Listening to “Your Heart Belongs To Me” on audio probably made this Koontz book more enjoyable for me. Had I read the actual book on my own, I probably would have given it a lower rating. Audio is definitely much more entertaining when you have a good reader like this one.

It’s the story of Ryan Perry, a handsome dot com millionaire who has everything but he needs a heart transplant. After paying for the best of the best, he gets a donor in just a month. During the procedure and afterwards, strange paranormal things begin to happen to Ryan along with a mysterious woman stalking him who may or may not have all the answers.

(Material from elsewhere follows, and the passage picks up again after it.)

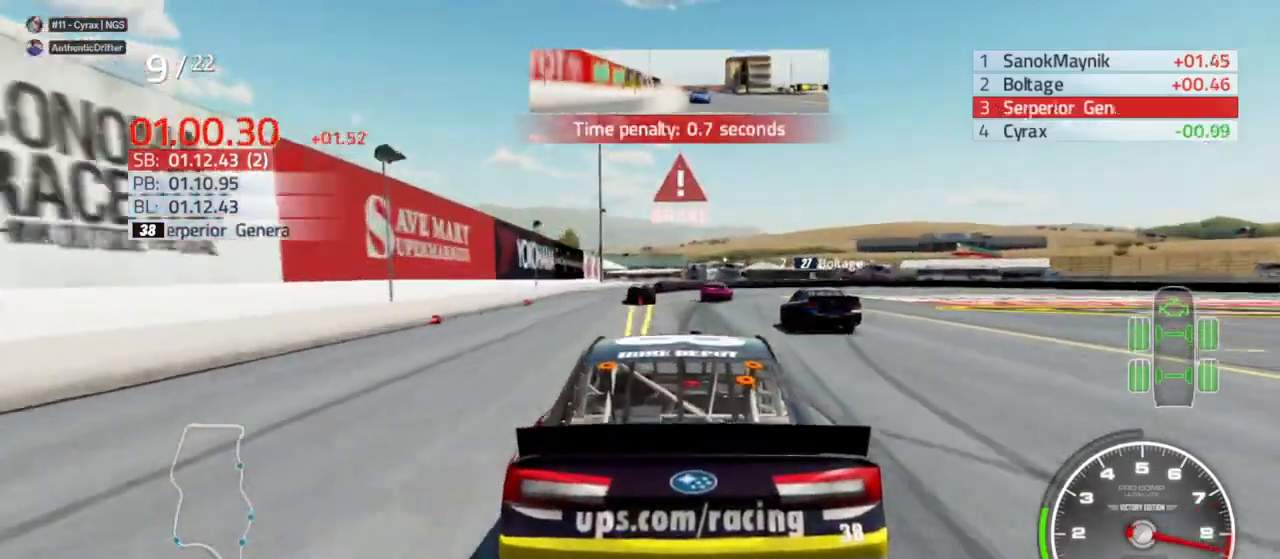
{"dt_ms": 500, "buttons": ["L2"], "left_stick": "right", "right_stick": "center", "events": [[400, "left_stick", "right"]]}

Like many Koontz books I’ve read, this one suffers from too many secondary characters, too much subtext, and too many plot lines that don’t really affect the outcome of the story. We have Sam, Ryan’s girlfriend who is a wannabe novelist (Ryan even mentions reading too much into the subtext of her first novel!). There’s her distant mother who is dating a Jack Kevorkian type man – Koontz really builds this guy up and puts a lot of focus on him all for nothing. We have two different doctors (one who that more focus should have been put on) and lots of nurses – one nurse who may or may not be a spirit visiting Ryan and who may be connected to the Kevorkian boyfriend. Oh yeah, we also have undercover security agents and secret foreign government police!

As far as subtext goes, Koontz uses Edgar Allan Poe alliterations a lot to feed into the paranormal stuff Ryan is experiencing. He doesn’t mention its Poe so for a while there I thought Koontz’s plagiarism was just a bit too obvious. But he later brings Poe into it as an explanation but it’s pretty weak overall.

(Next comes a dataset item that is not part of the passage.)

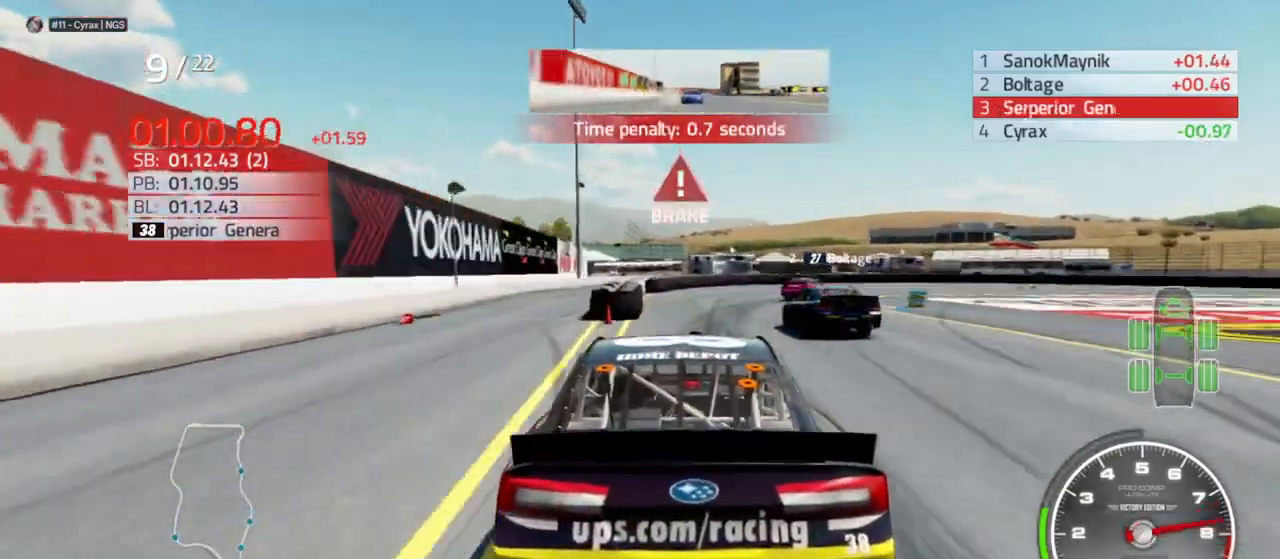
{"dt_ms": 500, "buttons": ["L2"], "left_stick": "right", "right_stick": "center", "events": [[67, "left_stick", "center"], [133, "left_stick", "right"], [300, "left_stick", "center"], [400, "left_stick", "right"]]}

The woman who starts stalking and threatening Ryan turns out to be the best aspect of the plot, but is developed so late in the storyline and the details there just seem rushed by the time its all revealed to the reader. And as Koontz has done before, he writes and writes until he finds himself in a corner and feels like he needs to finish up the book, ultimately dropping everything for an ending that just doesn’t fit, leaving the reader let down overall.

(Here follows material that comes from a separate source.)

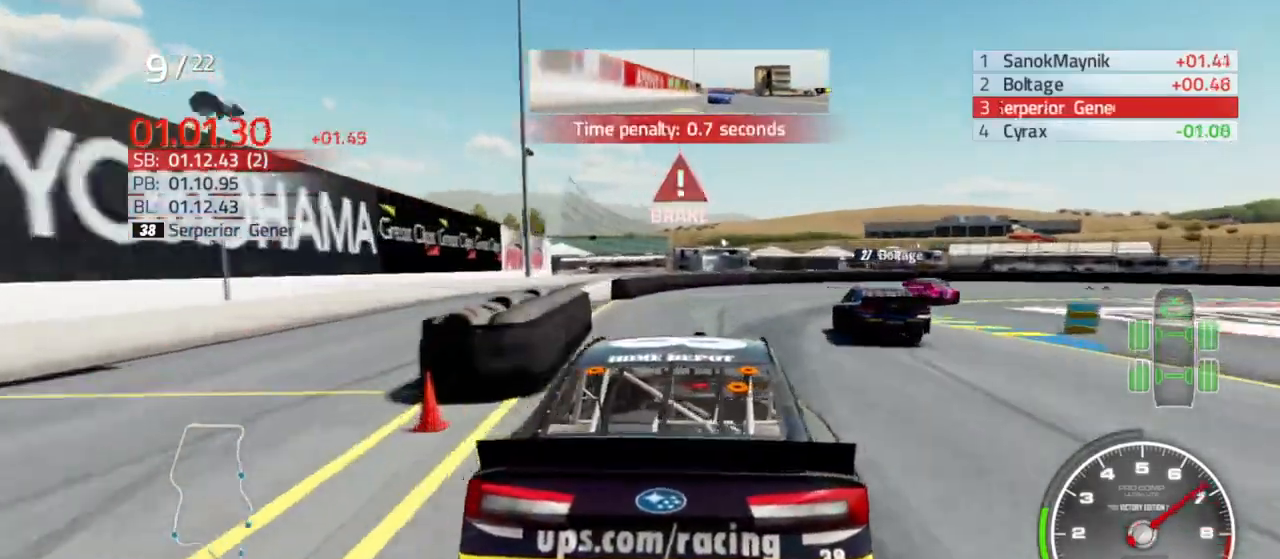
{"dt_ms": 500, "buttons": [], "left_stick": "right", "right_stick": "center", "events": [[333, "L2", "up"]]}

I loved Ryan’s overall struggle, especially near the end. Koontz’s underlying theme of those less fortunate than others being used and abused by those who have money is nicely done. There’s both a spiritual and political statement in there. Pardon the pun, but Koontz gives Ryan heart when he discovers the truth. Peel away all the unnecessary subtext, useless characters, and never ending plot lines that Koontz uses to thicken a book and there really is a good story there.

One comment

  1. Great analysis. The excessive subtext and side character, I feel, do play a role in the novel. It keeps people guessing. Great book.